- Battle of Sasireti: Part of Georgian civil war
| Date | 1042 |
| Location | Sasireti, Kingdom of Georgia |
| Result | Rebel victory |

Belligerents
- Kingdom of Georgia Varangians: Duchy of Kldekari Byzantine auxiliaries

Commanders and leaders
- Bagrat IV Ingvar: Liparit IV

Strength
- Unknown number of Georgian warriors, 2,000 Vikings: Unknown

Casualties and losses
- Unknown, many Vikings killed, many more captured, including Ingvar: Unknown

= Battle of Sasireti =

Battle in Georgia in 1042

The Battle of Sasireti (სასირეთის ბრძოლა) took place in 1042 at the village of Sasireti in the present day Shida Kartli region, not far from the town of Kaspi, during the civil war in the Kingdom of Georgia. It resulted in a decisive defeat of the army of King Bagrat IV by the rebel feudal lord Liparit IV of Kldekari.

== Background ==
A feud between Bagrat IV and his former general, Liparit Baghvashi, a powerful duke of Kldekari, erupted during their campaign against the Georgian city of Tbilisi (1037–1040), which at the time was ruled by Arab emirs. The king, advised by Liparit's opponents, made peace with Emir Ali ibn-Jafar, a sworn enemy of the duke, in 1040. In retaliation, Liparit revolted and endeavoured to put Demetrius, Bagrat's half-brother, on the Georgian throne. However, he had no success and ended hostilities with Bagrat, receiving the title of Grand Duke of Kartli, but giving up his son, Ioane, as a hostage of the king.
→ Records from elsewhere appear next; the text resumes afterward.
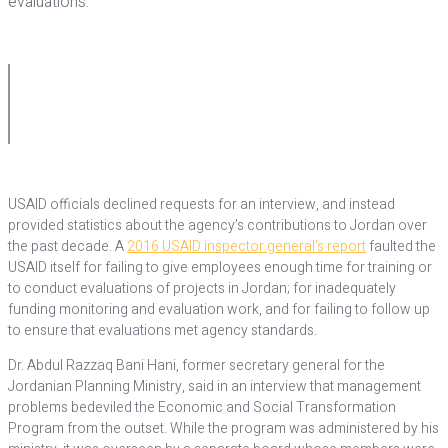
evaluations.
USAID officials declined requests for an interview, and instead
provided statistics about the agency’s contributions to Jordan over
the past decade. A
2016 USAID inspector general’s report
faulted the
USAID itself for failing to give employees enough time for training or
to conduct evaluations of projects in Jordan; for inadequately
funding monitoring and evaluation work, and for failing to follow up
to ensure that evaluations met agency standards.
Dr. Abdul Razzaq Bani Hani, former secretary general for the
Jordanian Planning Ministry, said in an interview that management
problems bedeviled the Economic and Social Transformation
Program from the outset. While the program was administered by his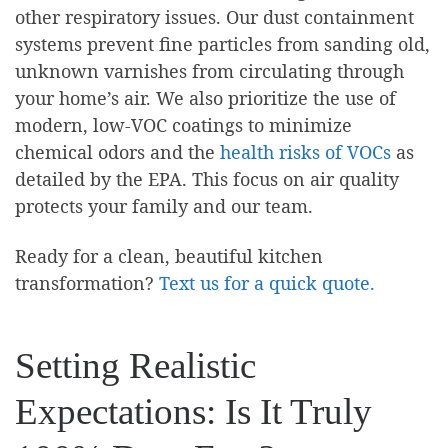
other respiratory issues. Our dust containment
systems prevent fine particles from sanding old,
unknown varnishes from circulating through
your home’s air. We also prioritize the use of
modern, low-VOC coatings to minimize
chemical odors and the
health risks of VOCs
as
detailed by the EPA. This focus on air quality
protects your family and our team.
Ready for a clean, beautiful kitchen
transformation?
Text us for a quick quote.
Setting Realistic
Expectations: Is It Truly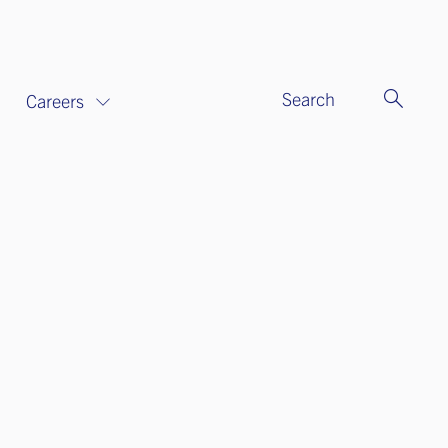
Search
Careers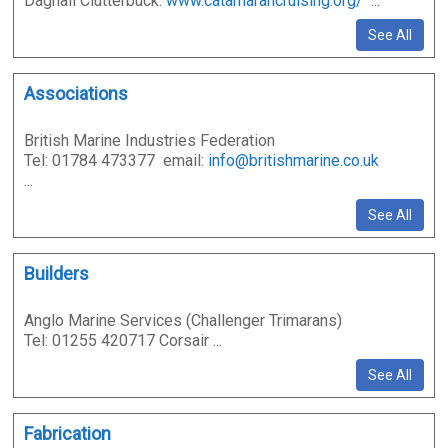
Dagnall Clutterbuck:
www.catamarancruising.org/
...
See All
Associations
British Marine Industries Federation
Tel: 01784 473377 email:
info@britishmarine.co.uk
...
See All
Builders
Anglo Marine Services (Challenger Trimarans)
Tel: 01255 420717 Corsair ...
See All
Fabrication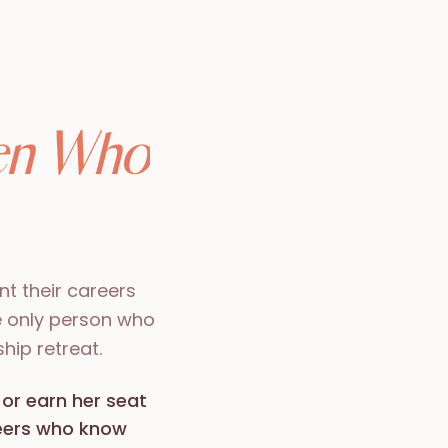
n Who
t their careers
e only person who
hip retreat.
 or earn her seat
peers who know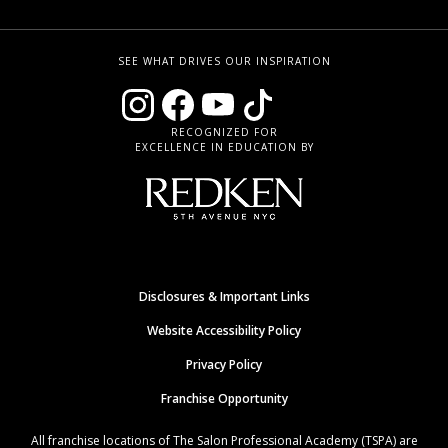
SEE WHAT DRIVES OUR INSPIRATION
RECOGNIZED FOR
EXCELLENCE IN EDUCATION BY
Disclosures & Important Links
Website Accessibility Policy
Privacy Policy
Franchise Opportunity
All franchise locations of The Salon Professional Academy (TSPA) are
Soon Liparit rose again in rebellion, requesting Byzantine aid. Supported by a Byzantine force and an army of Kakheti (a kingdom in eastern Georgia), he released his son and again invited the pretender prince Demetrius to be crowned king. Demetrius later died at the very beginning of the war, but Liparit continued to fight the king's forces.

== Battle ==
The royal army commanded by King Bagrat was joined by a Varangian detachment of 1000 men, probably a subdivision of the 3000 men strong expedition of the Swedish Viking Ingvar the Far-Travelled. According to an old Georgian chronicle, they had landed at Bashi, a place by the mouth of the Rioni river, in Western Georgia.

The two armies fought a decisive battle near the village of Sasireti, eastern Georgia, in the spring of 1042. Ingvar and the Varangians charged the rebel force before King Bagrat could consolidate his army, forcing him to join the assault without any strategy. In fierce fighting, the royal army was defeated and retreated westwards. Ingvar and many of his men were captured but later released by Liparit. Every captured royalist on the other hand were tortured and maimed. However many of the vikings including Ingvar did not survive marching beyond Kutaisi as they succumbed to disease. The rebel leader proceeded to seize the key fortress of Ardanuç, thereby becoming the virtual ruler of the southern and eastern provinces of Georgia. Defeated in the battle, it was not until 1059 that Bagrat IV was able to restore his authority in the kingdom, forcing the renegade Duke Liparit into exile in Constantinople.